Founded in 1976 by Judy Price as a controlled-circulation magazine, and originally distributed exclusively in the so-called “good buildings” of New York’s Upper East Side, AVENUE has spawned a raft of imitators as well as offspring of its own. The most recent are AVENUE on the Beach, a summer-only magazine focusing on the Hamptons, and AVENUE on the Beach in winter in South Florida, which Gross will also edit, and a web site and digital presence, which will be aggressively expanded as the magazine eliminates three of its until-now monthly print issues. Gross replaces Daisy Prince, who has edited Avenue since July 2012.
Like the magazine, Gross, a best-selling author, journalist and editor, has thrived at the intersection of affluence and influence throughout a distinguished career. He first joined AVENUE as Real Estate Editor and a monthly columnist in 2012. In summer 2014, he served as interim editor while Prince took a maternity leave, but discontinued his column, Unreal Estate, shortly thereafter, in order to finish his last book, Focus: The Secret, Sexy, Sometimes Sordid World of Fashion Photographers (Simon & Schuster).
AVENUE and Gross are a perfect fit, both expert in covering fashion, luxury, power, fame and wealth. Focus was a follow-up to Gross’ 1995 New York Times bestseller, Model: The Ugly Business of Beautiful Women. Before writing Model, he worked as a reporter and columnist for The New York Times, a Contributing Editor of New York and Talk, a Senior Editor of Esquire and George, a columnist for GQ, the Daily News and Crain’s New York Business, and a guest editor of gawker.com and curbed.com. He also created the blog Gripepad and Bergdorf Goodman Magazine, which he edited for seven years, and authored the New York Times bestsellers 740 Park (about one of those “good buildings) and House of Outrageous Fortune (about the more recent Billionaire’s Row condominium 15 Central Park West), as well as Unreal Estate, on luxury homes in West Los Angeles and their owners; and Rogue’s Gallery, on the powers behind the Metropolitan Museum of Art.
“I’ve been charged with reinventing Avenue for a new era and for new generations of its subjects, who are New York’s highest achievers and most prominent people,” Gross says. “I am eager to embrace that challenge. Like its home, AVENUE is both sophisticated and ever-changing. So now, it has to reflect 21st Century New York, and be about Bedford and Driggs as well as Fifth and Park, about Brookfield Place as much Bloomingdale’s Country, and about the New Museum right alongside the Metropolitan. It won’t abandon its traditional beat; it’s just going to get a bit broader, more diverse, and more interesting.” Gross will work closely with President and Publisher, Randi Schatz, to whom he will report. Says Schatz, “I am delighted to welcome someone of Michael’s caliber to the AVENUE team and am excited to partner with him to shepherd our business to embrace both digital media and live events in addition to our storied print publication.”
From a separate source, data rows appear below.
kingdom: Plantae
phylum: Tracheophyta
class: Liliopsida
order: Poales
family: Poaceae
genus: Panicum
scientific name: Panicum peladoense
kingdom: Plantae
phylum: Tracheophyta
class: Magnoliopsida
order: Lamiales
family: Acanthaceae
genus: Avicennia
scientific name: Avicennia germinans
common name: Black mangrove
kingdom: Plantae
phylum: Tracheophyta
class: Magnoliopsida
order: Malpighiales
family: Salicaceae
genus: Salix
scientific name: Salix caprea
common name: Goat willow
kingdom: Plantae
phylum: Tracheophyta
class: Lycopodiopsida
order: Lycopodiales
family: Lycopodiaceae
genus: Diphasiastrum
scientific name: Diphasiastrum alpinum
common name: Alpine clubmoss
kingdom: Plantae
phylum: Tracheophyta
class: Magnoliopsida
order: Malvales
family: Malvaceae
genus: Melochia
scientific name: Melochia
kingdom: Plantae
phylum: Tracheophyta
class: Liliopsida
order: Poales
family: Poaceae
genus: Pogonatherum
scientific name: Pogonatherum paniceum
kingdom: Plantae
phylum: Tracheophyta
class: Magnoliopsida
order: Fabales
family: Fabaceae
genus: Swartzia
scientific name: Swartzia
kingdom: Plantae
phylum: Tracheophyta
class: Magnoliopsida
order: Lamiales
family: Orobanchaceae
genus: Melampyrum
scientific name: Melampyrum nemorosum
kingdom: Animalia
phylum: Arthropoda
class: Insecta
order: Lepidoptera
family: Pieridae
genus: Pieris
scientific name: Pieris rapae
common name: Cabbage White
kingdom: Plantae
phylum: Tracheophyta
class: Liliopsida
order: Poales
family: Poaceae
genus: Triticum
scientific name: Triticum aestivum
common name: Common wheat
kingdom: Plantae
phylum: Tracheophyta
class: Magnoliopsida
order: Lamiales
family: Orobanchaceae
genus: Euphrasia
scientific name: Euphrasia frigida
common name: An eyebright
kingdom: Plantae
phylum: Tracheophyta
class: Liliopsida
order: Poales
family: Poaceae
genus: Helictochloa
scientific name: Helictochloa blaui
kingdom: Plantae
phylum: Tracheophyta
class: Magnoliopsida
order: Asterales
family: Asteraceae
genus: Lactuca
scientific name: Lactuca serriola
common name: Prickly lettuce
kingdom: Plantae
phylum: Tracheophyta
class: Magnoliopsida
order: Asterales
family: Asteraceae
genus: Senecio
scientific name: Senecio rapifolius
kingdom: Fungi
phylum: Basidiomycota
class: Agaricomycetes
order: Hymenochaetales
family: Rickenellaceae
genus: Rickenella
AVENUE’s masthead has been “a who’s who of literary and visual artists,” Advertising Age has said. Among its alumni are Vanity Fair writer Michael Shnayerson; Knopf editor Gary Fisketjon; Internet entrepreneur Susan Mulcahy; CNN’s Pamela Gross Finkelstein; author Jill Brooke; alternet editor Janet Allon; social media phenomenon Peter Davis; New York Times food critic “Biff” Grimes; author and editor Joan Kron; urban historian Christopher Gray; Worth editor Jane Berenson; PR executive Dan Klores; novelist Lisa Grunwald, and photographers Arnold Newman, Ralph Gibson and Timothy Greenfield-Sanders. “I look forward to publishing an equally distinguished cast of contributors that reflects the city they will cover, from knowing veterans to eager, ambitious achievers,” Gross says.
AVENUE is owned by Manhattan Media, the publishers of Dan’s Papers and New York Family.